Wat is dat? Encyclopedie voor jongeren

P.J.F.H. van de Rivière, R. de Ruyter-van der Feer (1928, 1930 en 1938)

Gepubliceerd op 09-08-2019

Getijden

betekenis & definitie

Eb en vloed, die men langs de zeekust en in de mondingen van de grote rivieren kan waarnemen, noemt men samen de getijden.

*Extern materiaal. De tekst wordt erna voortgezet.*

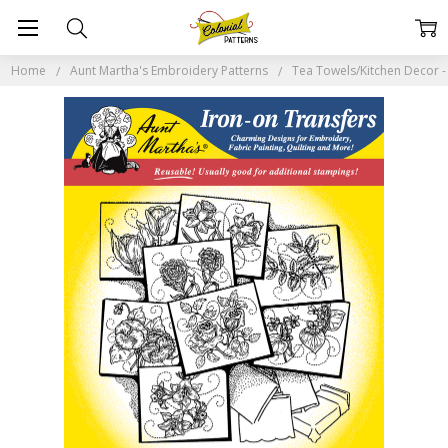
Home
Aunt Martha's Embroidery Patterns
Tea Towels/Kitchen Decor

Het verschijnsel van het getijverloop, dat men in den regel tweemaal per etmaal kan waarnemen, ontstaat door de aantrekking van zon en maan.

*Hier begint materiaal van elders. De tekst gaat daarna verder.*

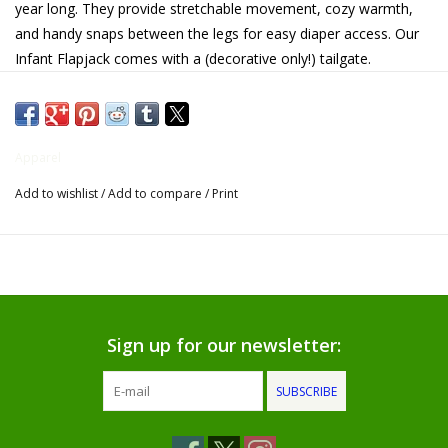
year long. They provide stretchable movement, cozy warmth,
and handy snaps between the legs for easy diaper access. Our
Gifts for Him
Infant Flapjack comes with a (decorative only!) tailgate.
Willow Tree by Demdaco
• 100% Combed Cotton
• 2 X 2 rib fabric
Father's Day Gifts
Apparel
• Contrasting flat lock stitch
Add to wishlist
/
Add to compare
/
Print
• Faux Buttoned flap on back
Socks
• Contrasting Cuffs
Gift cards
• Button Down Front
• Permanent No Fade Print
The Farmer's House Market
• Preshrunk"
Blog
Sign up for our newsletter:
SUBSCRIBE
Gift Card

Als b.v. de maan boven een bepaalde plaats op aarde staat, oefent zij aantrekkingskracht op de aarde uit en het water, dat zich over de aarde kan verplaatsen, wordt naar die bepaalde plaats getrokken.
Staan zon en maan beide tegelijk boven een bepaalde plaats, dan is de aantrekkingskracht zeer groot en dan worden grotere watermassa’s naar de betrokken plaats gevoerd en spreekt men van springtij; werken maan en zon echter onder een hoek van 90°, dan heffen de krachten elkander op en heeft men het zogenaamde dode tij.
Het verschil tussen eb en vloed noemen we het verval; dit verval is in volle zee meestal gering, niet groter dan een paar decimeter; in zeebochten en baaien, waar het water in opgestuwd wordt, is het verval veel groter. Bij Bath aan de Schelde is het verval bij springtij soms 4 meter, in het Kanaal van Bristol soms 11 ½ en tussen New Brunswick en Nieuw Schotland soms zelfs I5 Meter. Wanneer het water zijn laagsten stand bereikt heeft en weer gaat stijgen, spreekt men van vloed tot op zijn hoogsten stand; de dalende beweging noemt men eb of ebstroom.
Zoals te begrijpen is, oefent de getijdenstroom een eroderende werking op de kust uit (zie: Erosie). De vloed woelt materiaal los en als dan na den vloed de eb intreedt, wordt dit materiaal zeewaarts gevoerd.
Bijna nooit werken eb en vloed loodrecht op de kust, maar meestal in schuinse richting en dan gaat dus het materiaal niet rechtuit de zee in, maar wordt langs de kust afgezet. Deze erosie noemt men getijdenerosie.
Een g e t ij r i v i e r noemen we een rivier, waarin de getijden merkbaar zijn en wel slechts dat deel van de rivier, waar verval merkbaar is.
Vele landen geven getij tafels uit, waarin nauwkeurig staat opgegeven, wanneer verschillende plaatsen langs de kust op de verschillende dagen van het jaar hoog en laag water hebben. Dit is van groot belang voor de scheepvaart, want veie havens kunnen alleen bij hoog tij binnen gevaren worden.
Elk jaar verschijnen nieuwe getijtafels; de getijden ^wisselen niet precies om de 24 uur, maar liggen bijna 25 uur uit elkaar, zodat de hoog- en laagwatertijden iederep dag bijna een uur verspringen. Dit komt, omdat de schijnbare omloopstijd van de maan om de aarde niet 24 uur, maar ongeveer 24 uur en 50 minuten bedraagt en daarvan zijn de getijden, al zijn er óók andere factoren aan het werk, in de eerste plaats afhankelijk.
Het is misschien niet overbodig hier te waarschuwen voor verwarring van „boek” met „tafel”. Een „getijboek” is namelijk heel iets anders: een Rooms-Katholiek gebedenboek met de getijden, dat zijn de liturgische gebeden, die op bepaalde uren van den dag of nacht gelezen worden.